Sim, é difícil saber o que fazer numa hora dessas em que o distanciamento social é condição sine qua non para evitar o aumento da doença no Estado – o que tem o maior número de casos e de mortes – e, ao mesmo tempo, fazer a economia andar para evitarmos uma nova e horrenda pandemia – a da fome.

O que falta, na minha opinião, é compreensão, entendimento, busca conjunta de soluções. Porque até agora, o que se vê são ataques entre governadores, de governadores ao presidente e vice-versa. Como se isso fosse resolver a situação. Não vai.

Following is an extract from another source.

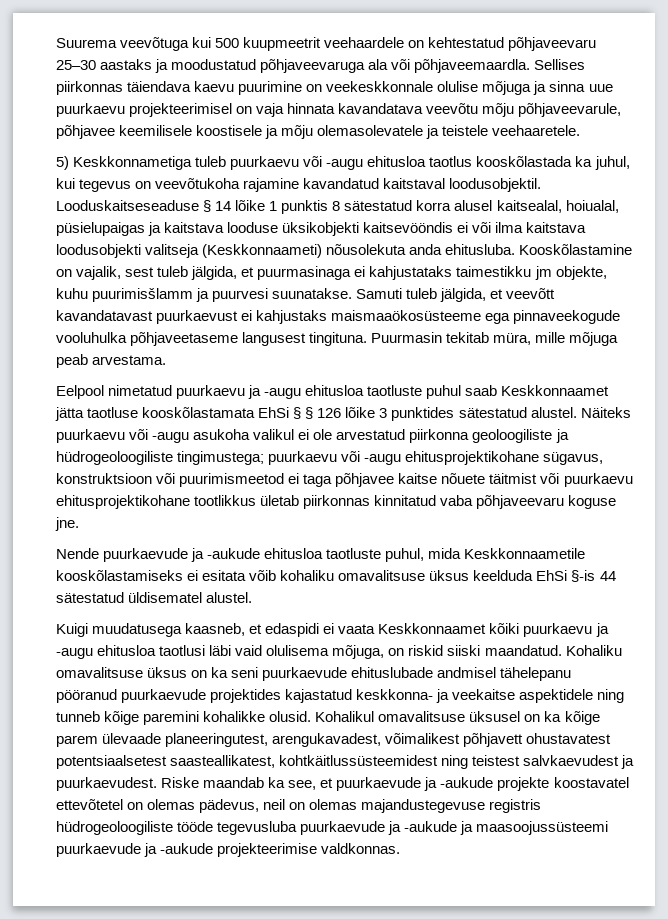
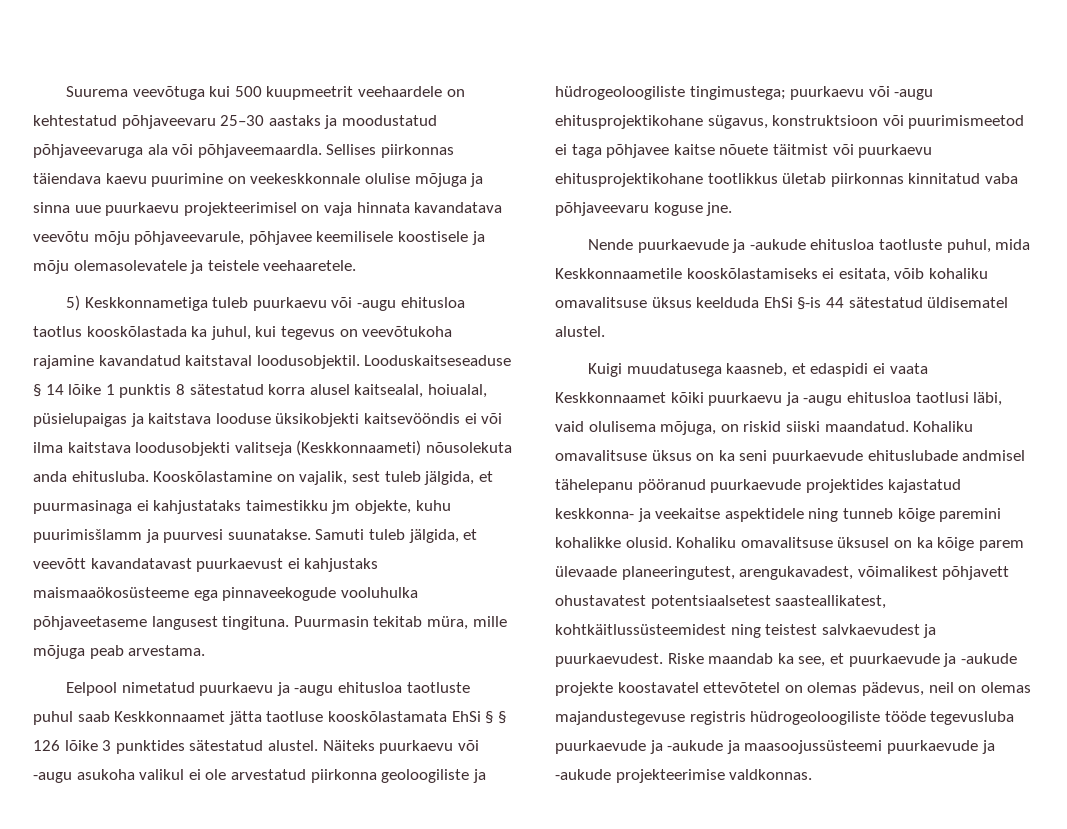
[202,570,247,581] esitata -> [838,268,890,282] esitata,
[209,645,232,656] läbi -> [973,392,1003,406] läbi,
[315,711,375,722] Kohalikul -> [676,537,737,548] Kohaliku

Nesta hora em que muita, mas muita gente mesmo se volta para a solidariedade, para ajudar quem precisa, é incrível que as autoridades continuem agindo de forma mesquinha, do tipo “quem manda sou eu”.

Precisamos de um líder – que não é nenhum dos que estão por aí hoje – que aja com serenidade, competência, ética, solidariedade, que pense verdadeiramente nas pessoas em todos os sentidos, não apenas na saúde. Mas, em como elas vão encontrar ou manter seus empregos, como vão conseguir comprar comida e pagar suas contas hoje, amanhã e depois.

A equação é difícil, talvez a mais difícil de todas. Mas, é preciso deixar o ego de lado e unir esforços pelo bem de todos. Parar de fazer politicagem, de querer aparecer para ser lembrado (positivamente) nas próximas eleições.

Falta um líder, tanto quanto faltam todas as inúmeras e boas qualidade e características que fazem um líder. Se tudo isso não pode ser encontrado em uma única pessoa, que tal todos se unirem verdadeiramente, colocando seu melhor em prol das pessoas, da sua cidade, do seu Estado e do Brasil? Pode ser que, de vários, surjam as qualidades de um líder. Mas, aí todos precisam se ouvir e se respeitar. Será?